Tout d'abord, l'attachement profond du narrateur à sa maison et à son pays d'origine est évident. Il exprime un lien intime avec la terre de ses ancêtres, utilisant des termes comme "racines profondes et délicates" qui soulignent son enracinement émotionnel. Il évoque également les odeurs, les sons et les coutumes locales, renforçant ce sentiment d'appartenance à un lieu particulier. Ce lien est presque sensuel, avec des références aux "odeurs du sol" et aux "intonations des paysans". La métaphore des racines ancre encore plus cette idée. Ensuite, la description détaillée de la nature montre la capacité de Maupassant à rendre vivants les paysages. Le narrateur évoque avec précision la Seine, les clochers de Rouen et les navires passant sur le fleuve. Cette observation minutieuse de la nature rappelle les principes du réalisme, avec des descriptions précises comme "le long convoi de navires" et "la fumée épaisse", qui peignent un tableau fidèle et vivant de la scène.

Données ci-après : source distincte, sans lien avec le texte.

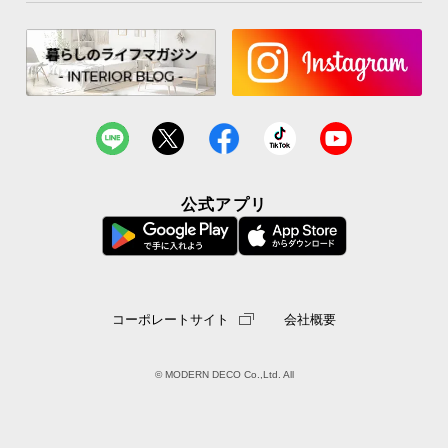
公式アプリ
コーポレートサイト
会社概要
© MODERN DECO Co.,Ltd. All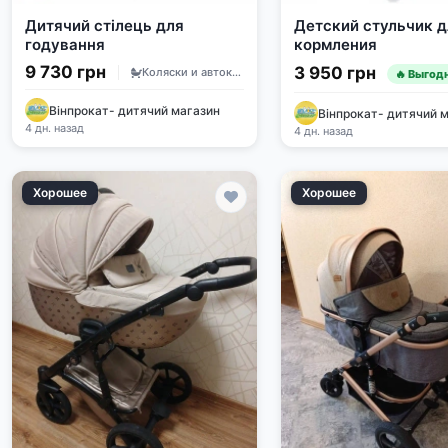
Дитячий стілець для
Детский стульчик д
годування
кормления
9 730 грн
3 950 грн
Коляски и автокресла
🔥 Выгод
Вінпрокат- дитячий магазин
Вінпрокат- дитячий 
4 дн. назад
4 дн. назад
Хорошее
Хорошее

En conclusion, cet extrait met en avant deux thèmes principaux : l’attachement du narrateur à ses racines et son observation attentive du monde qui l’entoure. Par le biais de descriptions simples et précises, Maupassant crée une atmosphère à la fois familière et empreinte de nostalgie, révélant à quel point le passé et la nature sont essentiels pour son personnage.